Adapun isteri Hunaidah memang majhul, yaitu tidak dikenal sama sekali identitas dirinya.Tidak ada satupun sumber biografis yang dilacak sejauh ini menyebutkan identitasnya. Namun penjelasan lain dapat diberikan. Hunaidah sendiri dinilai oleh para biografer ahli hadis sebagai rawi terpercaya. Nama lengkapnya adalah Hunaidah Ibn Khalid al-Khuza‘i, terbilang ke dalam kelompok tabiin. Tetapi ada beberapa biografer yang menyatakannya sebagai Sahabat. Ia banyak bergaul dengan Sahabat dan meriwayatkan hadis dari beberapa di antara mereka.
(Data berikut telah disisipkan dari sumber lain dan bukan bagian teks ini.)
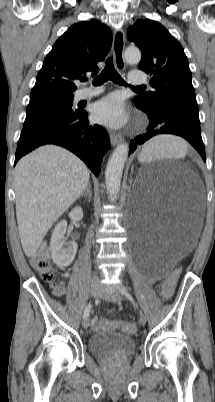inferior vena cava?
Segmentation results:
<instances>
[{"label": "inferior vena cava", "mask_w": 215, "mask_h": 402, "mask_svg": "<svg viewBox=\"0 0 215 402\" xmlns=\"http://www.w3.org/2000/svg\"><path fill=\"white\" fill-rule=\"evenodd\" d=\"M97 280V277L94 275V277H93V281H96Z\"/></svg>", "instance_id": "602c4592"}]
</instances>
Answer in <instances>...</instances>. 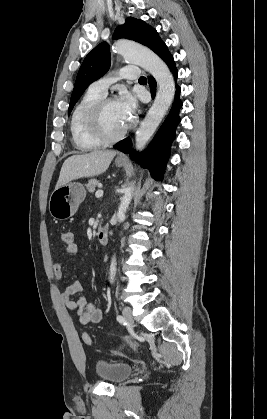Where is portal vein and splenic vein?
Here are the masks:
<instances>
[{
	"label": "portal vein and splenic vein",
	"mask_w": 267,
	"mask_h": 419,
	"mask_svg": "<svg viewBox=\"0 0 267 419\" xmlns=\"http://www.w3.org/2000/svg\"><path fill=\"white\" fill-rule=\"evenodd\" d=\"M95 196H96L97 198L102 197V196H103V190H97V191H96V193H95Z\"/></svg>",
	"instance_id": "18ae733b"
}]
</instances>
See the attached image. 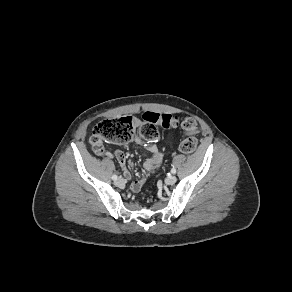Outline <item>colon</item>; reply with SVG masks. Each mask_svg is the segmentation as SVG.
I'll return each instance as SVG.
<instances>
[{
	"label": "colon",
	"mask_w": 292,
	"mask_h": 292,
	"mask_svg": "<svg viewBox=\"0 0 292 292\" xmlns=\"http://www.w3.org/2000/svg\"><path fill=\"white\" fill-rule=\"evenodd\" d=\"M159 125L163 127L180 125L185 135L180 144V150L183 153H192L196 150L198 141L195 135L198 132V125L193 118L186 117L180 121L176 117L153 112H145L142 115L139 127L135 126L132 117L103 120L95 126L90 142L94 152L101 155L104 152V142L128 143L136 131L148 141L157 140Z\"/></svg>",
	"instance_id": "5ec220e1"
}]
</instances>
Ia pernah bertemu Ali Ibn Abi Talib dan ikut bersamanya melaksanakan suatu hukuman hadd (dengan cambuk) terhadap seseorang pelaku kejahatan. Ia mula-mula di Madinah kemudian pindah ke Kufah. Ibunya adalah bekas budak Umar Ibn al-Khattab. Oleh karena itu Hunaidah tentulah dekat dengan keluarga Umar, termasuk anaknya Hafsah. Dengan begitu, meskipun isterinya majhul, namun antara Hunaidah dan Hafsah tidak ada keterputusan karena keduanya muasir (sezaman) dan mengingat hubungan keluarga mereka yang dekat tentu Hunaidah banyak mengetahui riwayat yang bersumber kepada Hafsah. Oleh karena itu ada alasan untuk menerima hadis ini.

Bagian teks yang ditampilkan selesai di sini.